The UN-Arab League envoy on Syria, Lakhdar Brahimi, met behind closed doors with both sides on Thursday to lay the groundwork for direct talks, but few details emerged about how they will proceed.
   
A senior State Department official said Brahimi was set to meet both sides again on Friday.
   
"He hopes to have them at the table tomorrow and we'll see what happens," the official said.

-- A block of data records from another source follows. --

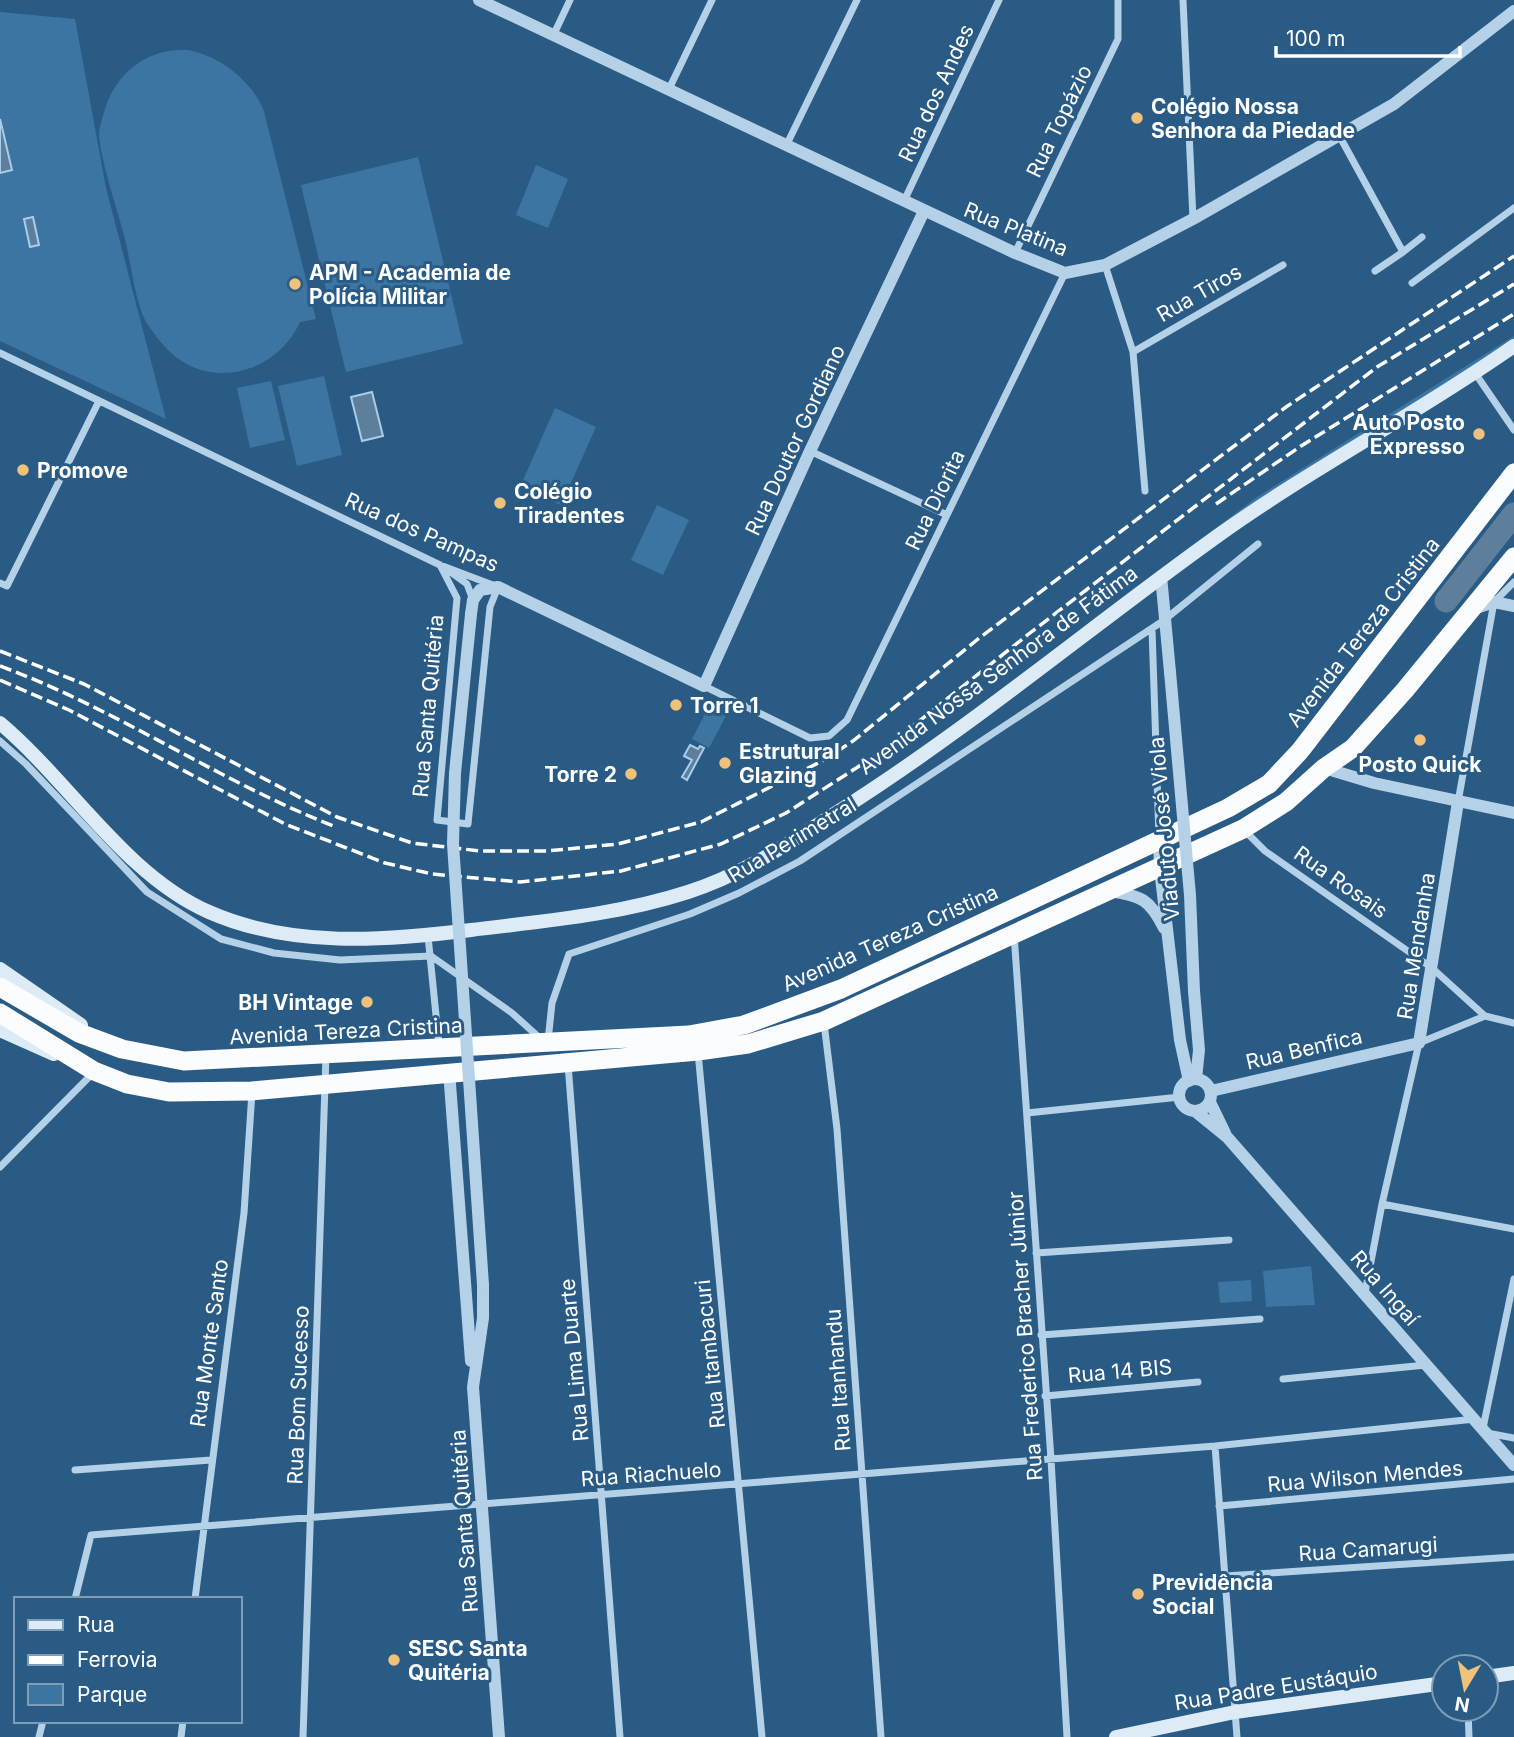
<svg xmlns="http://www.w3.org/2000/svg" width="1514" height="1737" viewBox="0 0 1514 1737" font-family="Inter,sans-serif">
  <style>
    .green { fill: #3d75a2 }
    .water { fill: #5d7f9c; stroke: #a8cde8; stroke-width: 2 }
    .lines { fill: none; stroke-linecap: round; stroke-linejoin: round }
    .river { stroke: #5d7f9c; stroke-width: 23 }
    .minor { stroke: #b4d1e7; stroke-width: 7 }
    .tertiary { stroke: #b4d1e7; stroke-width: 12 }
    .secondary { stroke: #ddebf7; stroke-width: 14 }
    .trunk { stroke: #fafcfe; stroke-width: 19 }
    .rail { stroke: #fff; stroke-width: 3.5; stroke-dasharray: 12 5; stroke-linecap: butt }
    .tertiary-bridge { stroke: #b4d1e7; stroke-width: 12 }
    .poi-dot { fill: #efc17a; stroke: #295b85; stroke-width: 2.5 }
    .labels { text-anchor: middle; dominant-baseline: central; stroke-width: 6; stroke-linejoin: round; paint-order: stroke }
    .street-label { font-size: 21px; fill: #fff; stroke: #295b85 }
    .poi-label { font-size: 21px; font-weight: bold; fill: #fff; stroke: #295b85; text-anchor: start }
  </style>
  <rect width="100%" height="100%" fill="#295b85"/>
  <path class="green" d="M0 12 75 19 106 188 166 419 0 341Z
    M188 50C221 57 248 78 263 108L316 319 300 322C280 367 223 389 180 360 167 351 157 338 148 325 136 307 131 265 126 243 119 214 101 163 99 135 99 126 103 117 105 109 117 71 148 48 188 50Z
    M418 157 463 344 346 372 301 185Z
    M536 165 568 179 548 228 516 215Z
    M1514 336V343L1138 587 1257 497Z
    M324 376 342 455 297 466 278 386Z
    M271 381 285 440 250 448 237 388Z
    M555 408 596 427 561 505 520 487Z
    M657 505 689 520 663 575 631 560Z
    M710 704 728 712 709 748 692 739Z
    M1311 1266 1315 1305 1266 1307 1263 1271Z
    M1251 1280 1252 1301 1220 1303 1218 1282Z"/>
  <path class="water" d="M0 119 12 170 0 173Z
    M33 217 39 245 30 247 24 219Z
    M372 392 383 436 362 441 351 397Z
    M690 745 698 749 700 746 704 748 687 780 682 777 692 760 684 756Z"/>
  <g class="lines">
    <path class="river" d="M1446 601 1514 514"/>
    <path class="minor" d="M1183 0 1193 219
      M553 36 570 0
      M668 91 712 0
      M1340 137 1403 252 1422 237
      M786 146 857 0
      M904 201 999 0
      M1015 253 1118 39V0
      M1105 265 1133 352 1145 491
      M1375 271 1403 252
      M1412 283 1514 208
      M1133 352 1283 265
      M0 353 440 565 498 587 490 607 468 824 437 820 457 598 440 565
      M1475 373 1514 430
      M810 451 947 515
      M449 571 467 584 473 600
      M0 583 7 586 99 401
      M1152 629 1159 838
      M704 686 810 738 829 736 847 720 1065 273
      M0 741 26 764 147 892 221 939 274 953 340 960 431 956
      M1458 802 1494 602 1514 582
      M1243 829 1265 851 1432 968 1485 1016 1514 1023
      M1014 934 1051 1459 1067 1737
      M428 936 439 1045
      M431 956 512 1013 542 1040
      M824 1023 837 1129 881 1737
      M548 1041 552 1003 569 954 690 914 739 893 800 861 1163 621 1258 544
      M698 1052 762 1737
      M568 1064 620 1737
      M1027 1113 1180 1097
      M0 1167 93 1073
      M1382 1204 1514 1229
      M1036 1253 1229 1240
      M1365 1293 1382 1204 1419 1043 1485 1016
      M1041 1335 1260 1319
      M1283 1379 1426 1365
      M1045 1396 1198 1382
      M1483 1428 1514 1279
      M1487 1433 1514 1438
      M1215 1446 1237 1737
      M75 1470 211 1460
      M1219 1506 1514 1479
      M1225 1576 1514 1557
      M75 1599 91 1535 1215 1446 1475 1419
      M195 1599 244 1213 252 1092
      M1468 1709 1469 1737
      M39 1737 43 1721
      M181 1737 183 1721
      M303 1737 326 1055"/>
    <path class="tertiary" d="M479 0 1015 253 1065 273 1105 265 1193 219 1394 104 1514 11
      M1161 576 1170 672
      M1473 609 1494 602 1514 606
      M471 614 473 600 480 590 498 587 704 686 810 451 924 211
      M1324 768 1374 783 1514 813
      M1159 838 1160 869 1180 1040 1189 1081
      M1110 891C1142 897 1149 898 1164 928
      M1194 991 1199 1050 1196 1079
      M449 1071 471 1361
      M1179 1095a16 16 0 1 1 32 0a16 16 0 1 1-32 0Z
      M1211 1091 1419 1043 1458 802
      M1210 1102 1225 1133
      M1195 1111 1227 1137 1514 1465
      M483 1285V1318L473 1387 499 1737"/>
    <path class="secondary" d="M0 723C69 781 126 876 209 912 291 948 384 941 471 930 544 921 617 915 688 892 742 875 789 843 836 813 969 729 1089 628 1216 537 1312 468 1417 414 1514 346
      M0 969 81 1025
      M0 1030 54 1054
      M1486 1677 1514 1673
      M1116 1737 1235 1712 1444 1683"/>
    <path class="trunk" d="M0 987 79 1033 122 1049 184 1061 689 1035 744 1025 841 989 1228 808 1269 784 1300 751 1514 473
      M0 1013 94 1071 127 1084 169 1092 252 1091 698 1051 748 1044 824 1021 1243 829 1286 802 1324 768 1353 748 1405 690 1514 557"/>
    <path class="rail" d="M1216 504 1301 446 1514 314
      M0 651 84 684 337 817 412 843 480 851H547L618 844 701 822 824 760 853 741 978 639 1286 407 1514 256
      M0 666C117 709 220 782 336 827
      M0 680 69 710 285 824 385 863 432 874 520 882 621 871 721 844 786 813 875 756 1030 633 1377 367 1514 284"/>
    <path class="tertiary-bridge" d="M471 614 455 773 453 844 483 1285
      M1170 672 1190 895 1194 991"/>
  </g>
  <g class="poi-dot">
    <circle cx="1137" cy="118" r="7"/>
    <circle cx="295" cy="284" r="7"/>
    <circle cx="1479" cy="434" r="7"/>
    <circle cx="23" cy="470" r="7"/>
    <circle cx="500" cy="503" r="7"/>
    <circle cx="676" cy="705" r="7"/>
    <circle cx="1420" cy="740" r="7"/>
    <circle cx="725" cy="763" r="7"/>
    <circle cx="631" cy="774" r="7"/>
    <circle cx="367" cy="1002" r="7"/>
    <circle cx="1138" cy="1594" r="7"/>
    <circle cx="394" cy="1660" r="7"/>
  </g>
  <g class="labels">
    <g class="street-label">
      <text transform="translate(936 93) rotate(-65)">Rua dos Andes</text>
      <text transform="translate(1059 121) rotate(-64)">Rua Topázio</text>
      <text transform="translate(1016 229) rotate(22)">Rua Platina</text>
      <text transform="translate(1199 293) rotate(-30)">Rua Tiros</text>
      <text transform="translate(795 440) rotate(-65)">Rua Doutor Gordiano</text>
      <text transform="translate(935 500) rotate(-64)">Rua Diorita</text>
      <text transform="translate(422 532) rotate(24)">Rua dos Pampas</text>
      <text transform="translate(1363 632) rotate(-52)">Avenida Tereza Cristina</text>
      <text transform="translate(998 670) rotate(-36)">Avenida Nossa Senhora de Fátima</text>
      <text transform="translate(428 706) rotate(-85)">Rua Santa Quitéria</text>
      <text transform="translate(1164 829) rotate(-95)">Viaduto José Viola</text>
      <text transform="translate(792 840) rotate(-31)">Rua Perimetral</text>
      <text transform="translate(1341 882) rotate(35)">Rua Rosais</text>
      <text transform="translate(890 938) rotate(-24)">Avenida Tereza Cristina</text>
      <text transform="translate(1416 946) rotate(-81)">Rua Mendanha</text>
      <text transform="translate(346 1031) rotate(-3)">Avenida Tereza Cristina</text>
      <text transform="translate(1304 1049) rotate(-13)">Rua Benfica</text>
      <text transform="translate(1385 1288) rotate(49)">Rua Ingaí</text>
      <text transform="translate(1025 1336) rotate(-94)">Rua Frederico Bracher Júnior</text>
      <text transform="translate(209 1343) rotate(-82)">Rua Monte Santo</text>
      <text transform="translate(710 1354) rotate(-96)">Rua Itambacuri</text>
      <text transform="translate(574 1360) rotate(-95)">Rua Lima Duarte</text>
      <text transform="translate(1120 1371) rotate(-5)">Rua 14 BIS</text>
      <text transform="translate(838 1380) rotate(-94)">Rua Itanhandu</text>
      <text transform="translate(298 1395) rotate(-88)">Rua Bom Sucesso</text>
      <text transform="translate(651 1474) rotate(-4)">Rua Riachuelo</text>
      <text transform="translate(1365 1476) rotate(-5)">Rua Wilson Mendes</text>
      <text transform="translate(464 1521) rotate(-94)">Rua Santa Quitéria</text>
      <text transform="translate(1368 1549) rotate(-4)">Rua Camarugi</text>
      <text transform="translate(1276 1687) rotate(-9)">Rua Padre Eustáquio</text>
    </g>
    <g class="poi-label">
      <text x="1151" y="106">Colégio Nossa<tspan x="1151" dy="24">Senhora da Piedade</tspan></text>
      <text x="309" y="272">APM - Academia de<tspan x="309" dy="24">Polícia Militar</tspan></text>
      <text x="1465" y="422" text-anchor="end">Auto Posto<tspan x="1465" dy="24">Expresso</tspan></text>
      <text x="37" y="470">Promove</text>
      <text x="514" y="491">Colégio<tspan x="514" dy="24">Tiradentes</tspan></text>
      <text x="690" y="705">Torre 1</text>
      <text x="739" y="751">Estrutural<tspan x="739" dy="24">Glazing</tspan></text>
      <text x="1420" y="764" text-anchor="middle">Posto Quick</text>
      <text x="617" y="774" text-anchor="end">Torre 2</text>
      <text x="353" y="1002" text-anchor="end">BH Vintage</text>
      <text x="1152" y="1582">Previdência<tspan x="1152" dy="24">Social</tspan></text>
      <text x="408" y="1648">SESC Santa<tspan x="408" dy="24">Quitéria</tspan></text>
    </g>
  </g>
  <rect x="14" y="1597" width="228" height="126" fill="#295b85" stroke="#7f9db6" stroke-width="2"/>
  <rect x="28" y="1620" width="35" height="10" fill="#ddebf7" stroke="#7f9db6" stroke-width="2"/>
  <text x="77" y="1632" font-size="21" fill="#ffffff">Rua</text>
  <rect x="28" y="1655" width="35" height="10" fill="#ffffff" stroke="#7f9db6" stroke-width="2"/>
  <text x="77" y="1667" font-size="21" fill="#ffffff">Ferrovia</text>
  <rect x="28" y="1684" width="35" height="21" fill="#3d75a2" stroke="#7f9db6" stroke-width="2"/>
  <text x="77" y="1702" font-size="21" fill="#ffffff">Parque</text>
  <g transform="translate(1465 1688) rotate(190)"><circle r="33" fill="#295b85" stroke="#7f9db6" stroke-width="2"/>
  <path d="M0-5L12 26L0 18L-12 26Z" fill="#efc17a"/>
  <text y="-10" font-size="19" font-weight="bold" text-anchor="middle" fill="#ffffff">N</text>
  </g>
  <path d="M1276 46v10h184v-10" fill="none" stroke="#ffffff" stroke-width="3.5"/>
  <text x="1286" y="46" font-size="21" fill="#ffffff" stroke="#295b85" stroke-width="5" paint-order="stroke">100 m</text>
</svg>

"We knew this would not be an easy process."
   
According to diplomatic sources, Brahimi will bring both delegations in the same room at the UN's European headquarters in Geneva.
   
"He will give an introductory speech of about 30 minutes," said one diplomat, adding that the Syrians would not speak during that opening session.
   
Each delegation was then expected to be led back to separate rooms, with Brahimi shuttling back and forth before bringing them back together for negotiations to begin in earnest.
   
This first round of talks is meant to last "until the end of next week . . . but it could of course all collapse as early as Friday," said one Western diplomat.
   
The UN-sponsored conference — the biggest diplomatic effort yet to resolve Syria's devastating civil war — opened in Montreux on Wednesday with heated disagreements among the two sides and world powers.
   
Expectations are very low for a breakthrough at the discussions, which officials have said could last up to ten days, but diplomats believe that simply bringing the two sides together for the first time is a mark of progress and could be an important first step.
   
"We've begun the process, getting the parties in the same room is significant, having them in Geneva is significant," the State Department official said.